Quem será que manda no meu corpo? Será a mente ou o coração? Quem será que dita as ordens finais e quem decidirá o que eu vou escolher? Quem me dirá se sigo pela direita e te amo, ou se sigo pela esquerda e te esqueço?
E se, de repente, eu decidir que não obedeço nem ao coração, nem à mente? Se decidir que vou seguir em frente? Se eu escutar a intuição da minha alma e resolver ficar entre amar-te e esquecer-te? Se optar por viver com esta ilusão, de que és meu [como nunca foste] e de que te tenho [como nunca te irei ter]?
Que poderá acontecer se me decidir a continuar a amar um rosto, que não conheço e que não sei se algum dia irei conhecer? Se optar por escolher o que poderá nunca chegar a ser verdade?
Afinal, eu pergunto-me: O que é ser meu? O que é passado e o que é futuro?
É aí que o coração e a mente se contradizem. Um vive de passados e o outro questiona futuros. O coração agarra-se ao que já viveu e a mente lembra-me que tudo pode acabar de um momento para o outro [até mesmo os sonhos].
Eu fico aqui, neste impasse entre o ser-te e o esquecer-te. Fico como se o coração e a mente fossem duas paredes, que querem esmagar o meu corpo, evitando que ele se entregue ao amor. A mente testa a sua força, gritando-me para desistir desta idiotice. O coração fica em silêncio, abraçado aos seus sonhos, esperando pela hora certa para o amor aparecer.
É nesses momentos que eu peço ajuda à alma, porque ela é sempre mais coerente e não aceita imposições. Não aceita que a mente lhe grite, a todo o instante, que o amor nunca chegará da forma que eu o sonho. A mente adora fazer-me verter lágrimas e quer fazer-me acreditar que jamais serei amada.

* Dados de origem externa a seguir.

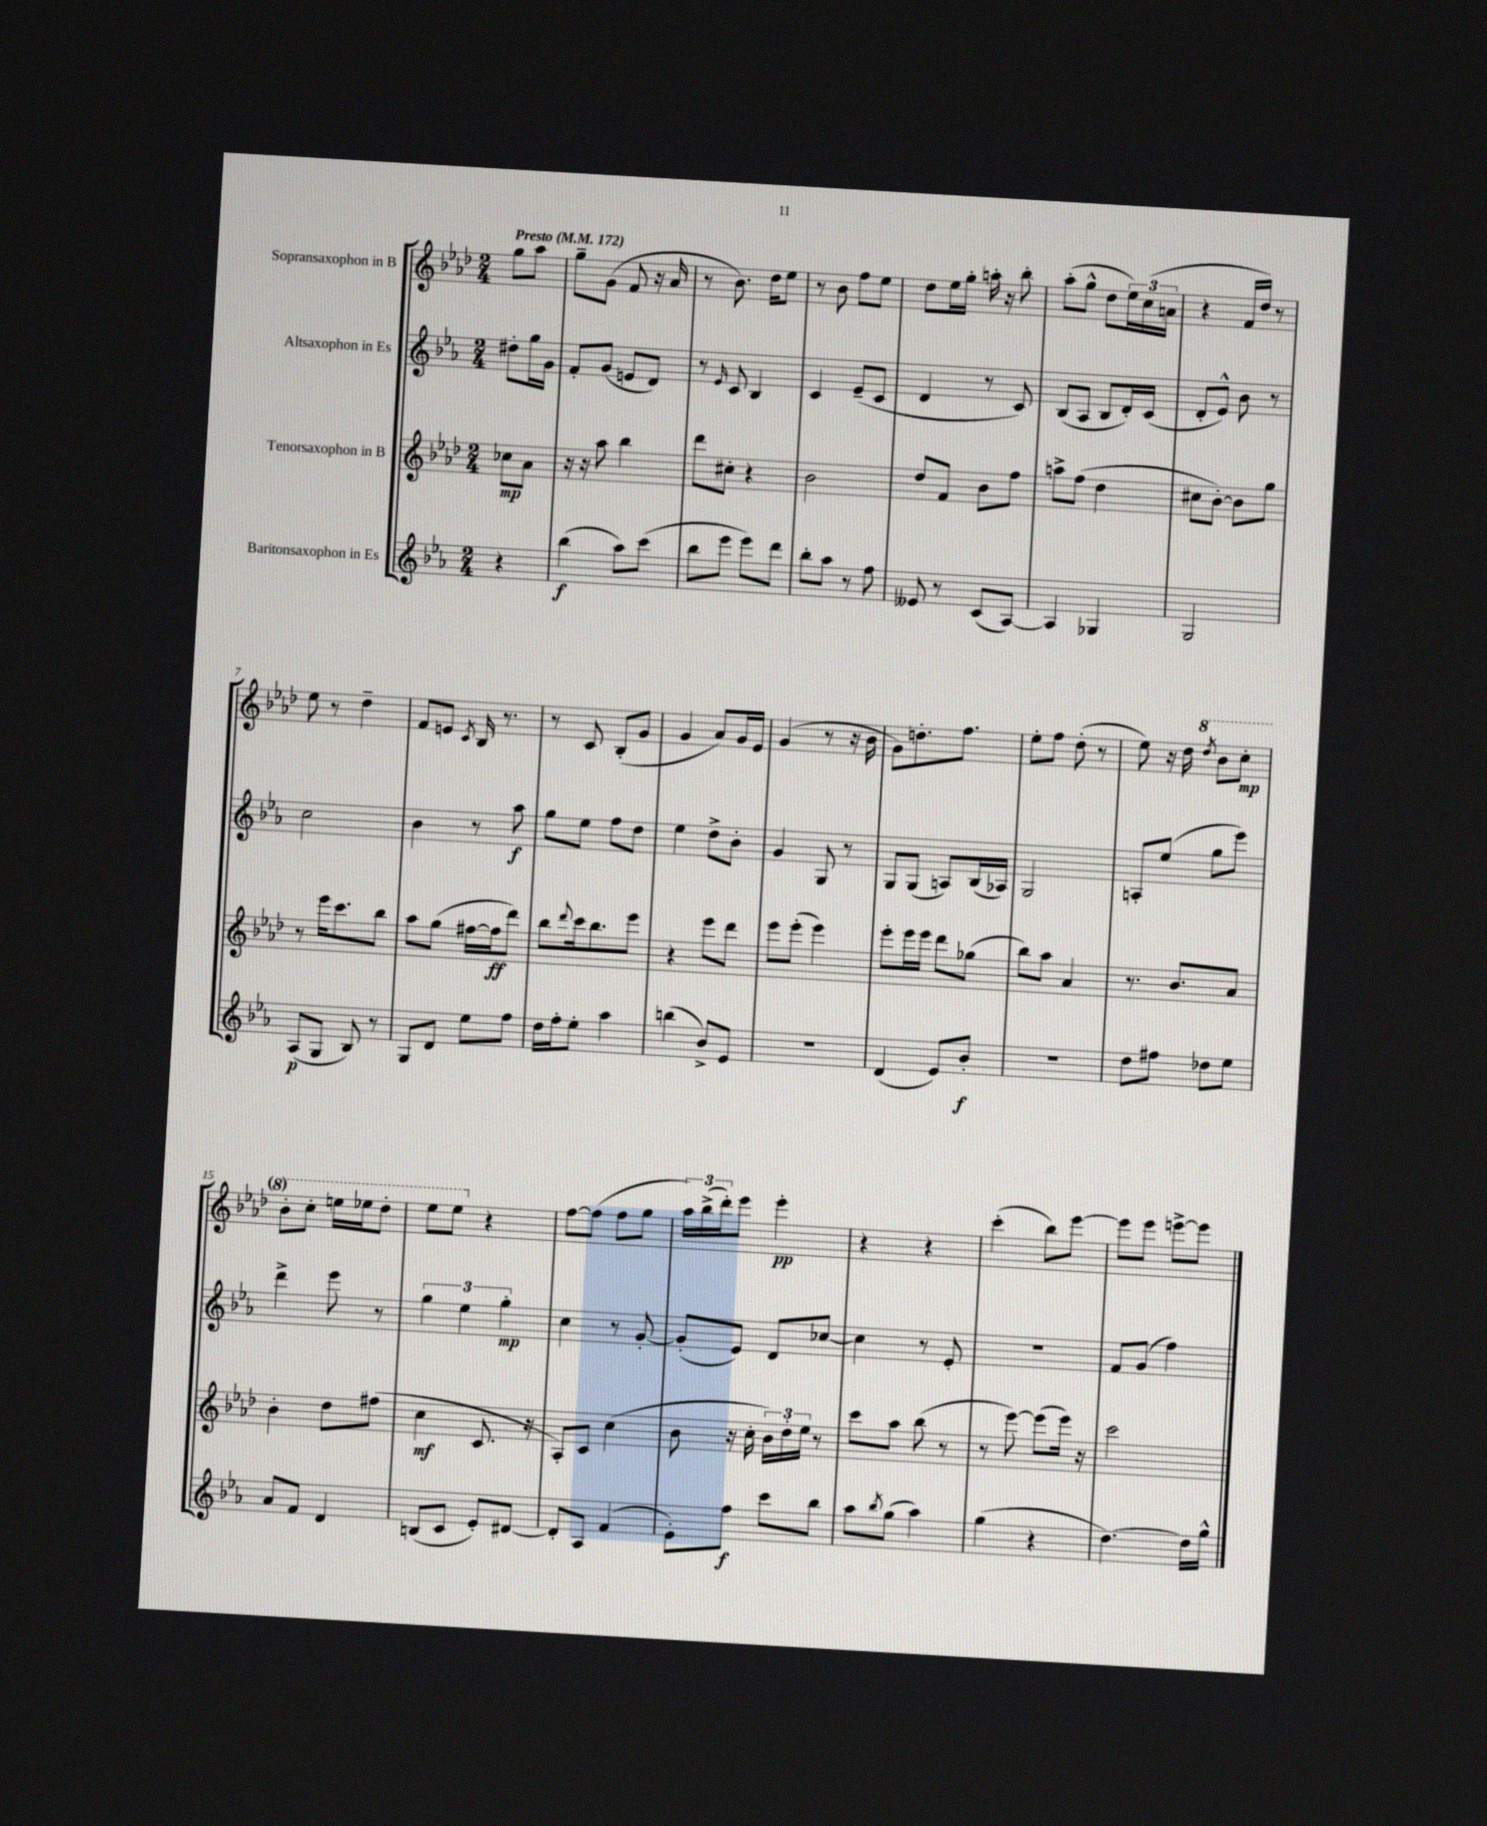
<<
\new StaffGroup <<
\new Staff = "s0" \with { instrumentName = "Sopransaxophon in B" } {
    \clef treble \key aes \major \numericTimeSignature \time 2/4 \partial 4 \tempo "Presto" 4 = 172
    g''8 aes''8 |
    g''8-- g'8( f'8 r16 aes'16 |
    r8 bes'8.) des''16 ees''8 |
    r8 bes'8 f''8 ees''8 |
    des''8 ees''16 g''16-. a''16-. r16 bes''8-. |
    aes''8-.( g''8-^ des''8 \tuplet 3/2 { ees''16) c''16( a'16 } |
    r4 f'16 des''16) r8 |
    ees''8 r8 des''4-- |
    f'8 e'8 \acciaccatura { c'8 } bes16 r8. |
    r8 c'8 bes8-.( g'8 |
    g'4 aes'8) g'16 ees'16 |
    g'4( r8 r16 bes'16 |
    g'8) d''8.-. f''8. |
    ees''8-. f''8 des''8-.( r8 |
    ees''8) r16 des''16 \ottava #1 \acciaccatura { des'''8 } bes''8 c'''8-.\mp |
    bes''8-. c'''8-. e'''16 ees'''16 des'''8-. |
    ees'''8 ees'''8 \ottava #0 r4 |
    f''8~ f''8( f''8 g''8 |
    \tuplet 3/2 { aes''16) bes''16->( des'''16-.) } ees'''8 ees'''4-.\pp |
    r4 r4 |
    c'''4-.( bes''8) ees'''8~ |
    ees'''8 ees'''8 e'''8~-> e'''8 \bar "|." |
}
\new Staff = "s1" \with { instrumentName = "Altsaxophon in Es" } {
    \clef treble \key ees \major \numericTimeSignature \time 2/4 \partial 4
    dis''8-. g''16 g'16 |
    f'8-. g'8( e'8 d'8) |
    r8 \grace { ees'16 } c'8 bes4 |
    c'4 ees'8--( c'8 |
    d'4 r8 c'8) |
    bes8( aes8 bes8 d'16-.) c'16( |
    d'8-. ees'8-^) bes'8 r8 |
    c''2 |
    bes'4 r8 aes''8\f |
    g''8 ees''8 f''8 d''8 |
    ees''4 d''8-> bes'8-. |
    g'4 g8 r8 |
    g8 g8( a8) bes16( aes16) |
    g2 |
    a8-. ees''8( g''8 ees'''8) |
    d'''4-> ees'''8 r8 |
    \tuplet 3/2 { g''4 ees''4 g''4-.\mp } |
    c''4 r8 g'8~-. |
    g'8-.( ees'8) d'8 ces''8~ |
    ces''4 r8 ees'8-. |
    r2 |
    f'8 g'8( f''4) \bar "|." |
}
\new Staff = "s2" \with { instrumentName = "Tenorsaxophon in B" } {
    \clef treble \key aes \major \numericTimeSignature \time 2/4 \partial 4
    ces''8\mp aes'8 |
    r16 r16 aes''8 bes''4 |
    des'''8 cis''8-. r4 |
    bes'2 |
    des''8 f'8 bes'8 f''8 |
    a''8-> f''8( des''4 |
    cis''8 bes'8~-.) bes'8 g''8 |
    r8 ees'''16 c'''8. bes''8 |
    aes''8 g''8( fis''16~ fis''16\ff des'''8) |
    bes''8 \appoggiatura { des'''8 } c'''16 bes''8. ees'''8 |
    r4 ees'''8 des'''8 |
    ees'''8 ees'''8-.( ees'''4) |
    ees'''8-. ees'''16 ees'''16 des'''8 ges''8( |
    bes''8) aes''8 aes'4 |
    r8. bes'8. aes'8 |
    bes'4-. des''8 fis''8( |
    c''4\mf c'8. r16 |
    aes8-.) c'8 c''4( |
    bes'8 r16 c''16-. \tuplet 3/2 { bes'16) des''16-. ees''16 } r8 |
    c'''8 aes''8 bes''8( r8 |
    r8 ees'''8~) ees'''8( ees'''16) r16 |
    c'''2 \bar "|." |
}
\new Staff = "s3" \with { instrumentName = "Baritonsaxophon in Es" } {
    \clef treble \key ees \major \numericTimeSignature \time 2/4 \partial 4
    r4 |
    bes''4\f( aes''8) c'''8( |
    bes''8 ees'''8 ees'''8) d'''8 |
    bes''8-. aes''8 r8 f''8 |
    eeses'8 r8 c'8( aes8~) |
    aes4 ges4 |
    g2 |
    aes8\p( g8 bes8) r8 |
    g8 d'8 ees''8 f''8 |
    d''16 f''16-. ees''8-. aes''4 |
    b''4( bes'8->) ees'8 |
    r2 |
    d'4( ees'8) bes'8-.\f |
    r2 |
    d''8 fis''8 des''8 ees''8 |
    aes'8 f'8 d'4 |
    b8( c'8 ees'8-.) dis'8~ |
    dis'8-. aes8 f'4( |
    ees'8-.) f''8\f c'''8 bes''8 |
    aes''8 \acciaccatura { bes''8 } g''8( aes''4) |
    g''4( r4 |
    d''4.~) d''16 g''16-^ \bar "|." |
}
>>
>>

Ela gosta de, com o seu sorriso maldoso, me dizer que sou tão feia que nunca existirá no mundo ninguém capaz de me amar.
Só mesmo a alma me poderá ajudar nesta batalha. Só ela poderá dar a mão ao coração e dizer-me para não desistir do amor. É dela a frase «o que é teu, ninguém te tira». É ela que me diz «vamos lá viver, ou melhor continuar a viver». Carinhosamente, conforta-me com um «deixa passar os dias e continua a espalhar o teu amor pelo universo».
E eu acredito que o amor está comigo e vai, um dia, aparecer na minha vida. Tenho que continuar a viver e a sorrir para a vida. Ela irá decidir quando é a hora certa para tudo acontecer.
Está decidido. Vou continuar entre o amar-te e o esquecer-te. Entre o ser e o sonhar. Também não posso esquecer-me de que tenho de me amar.
Afinal, quem manda no corpo é a alma. É ela que decide a quem se vai aliar para vencer cada uma das batalhas da nossa vida. Porque é verdade: dois mandam mais do que um. E, neste caso, a alma e o coração decidiram que o amor vai continuar a existir em mim, por mais que a mente não concorde e me contrarie.